Personal experiences count in the psychology of an individuals religion only because they already believe.
For ages man believed that the summer’s crop, the rain supply, the fertility of the cattle, depended upon the gods, and this gave him a bias toward religion; but, obviously, the belief is the primary thing.
Personal reasoning, on the other hand, has very little to do with religion in this largest class of worshipers.
The world seems to them, in such dull gleams of reflection as they have, to be quite in harmony with their religion.
The prosperity of the wicked and suffering of the good will be put right in the next world, and so on. Doubt never occurs to the overwhelming majority, and reason is not invoked to allay it. The stream of religious tradition flows placidly on.
The consciousness of sin or of moral struggle which some Christians give as an important element of the psychology of religion seems to me an effect rather than a cause, or even an ingredient.
There is no consciousness of sin until you believe in God.
The painful sense of moral struggle and the heightened (delusional) sense of moral decency is often largely a creation in the mind of the individual, with little prompts from external stimulus, but largely the ego.
These people will create the feeling in a few people and then boast that religion meets it.
It does not.
Religion makes it far worse.
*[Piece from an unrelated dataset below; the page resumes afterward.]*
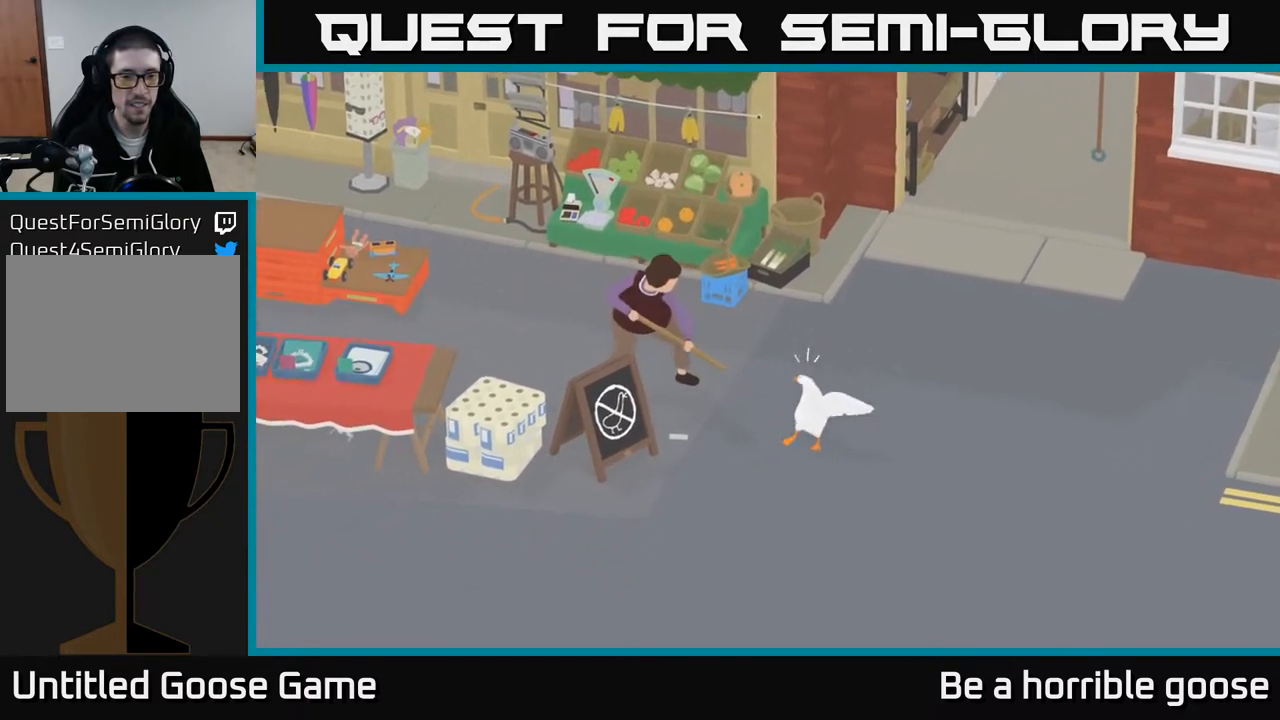
{"buttons": ["L2"], "left_stick": "left", "right_stick": "center", "events": [[67, "left_stick", "left"], [400, "L2", "down"]]}
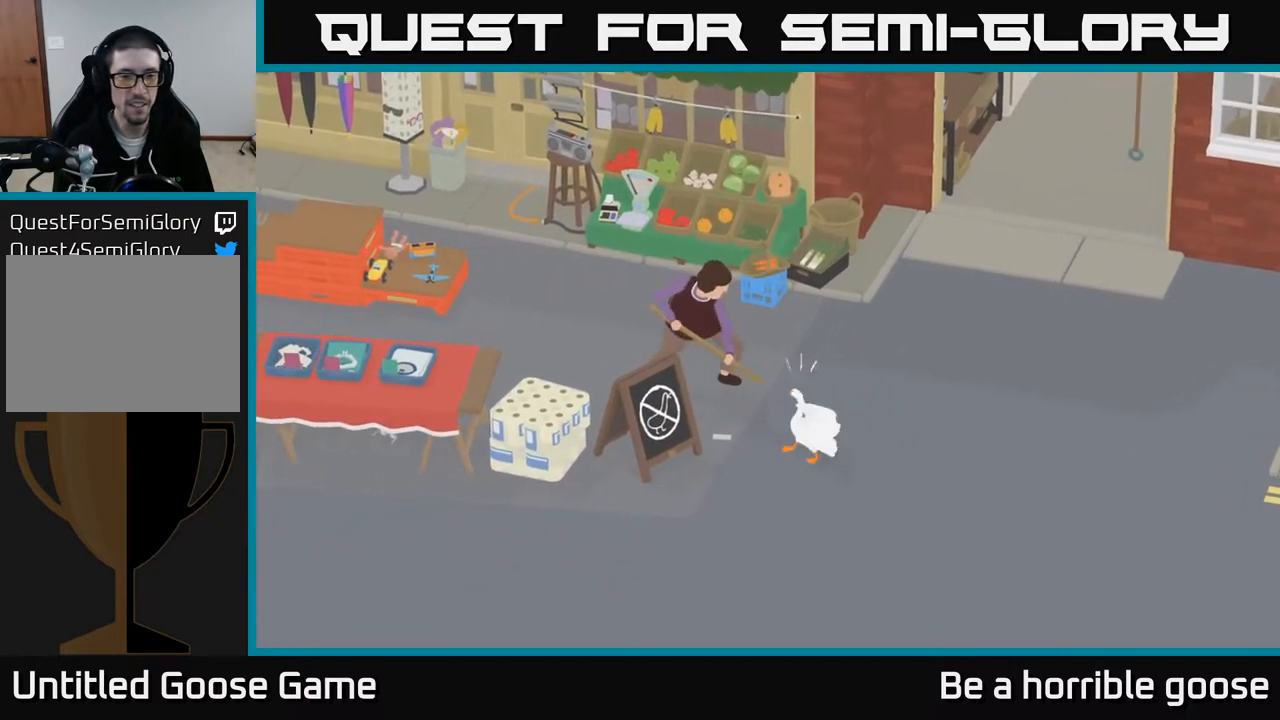
{"buttons": ["L2"], "left_stick": "left", "right_stick": "center", "events": [[150, "B", "down"], [200, "left_stick", "center"], [250, "B", "up"], [417, "left_stick", "left"]]}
The ordinary healthy man or woman is not conscious of legions of devils urging him or her to be unfaithful or to get drunk. One has to be firm sometimes, to decline an attraction, to refuse to lie or cheat, but one doesn’t on that account groan and froth at the mouth. The moral struggle is an accompaniment or effect of belief rather than an element of religion.
Men of recent centuries are deeply psychological beings. They hypothesize psychologically and primarily evaluate their thoughts and feelings psychologically.
Most are not aware of the specific content of the deep and hidden dimensions of their psyches, why would they be ?
But because they have some inkling that, most often they are repressed and miserably inaccessible to their consciousness; they are aware that such dimensions exist and that they control their lives and actions more than do their
conscious egos.
Without reservation, Biblical authors were never psychological beings.
They did not hold a fraction of the information that they would today.
Yet almost paradoxically, as people they would have had the same deep thought processes we do today, although unaware they were of psychological realities.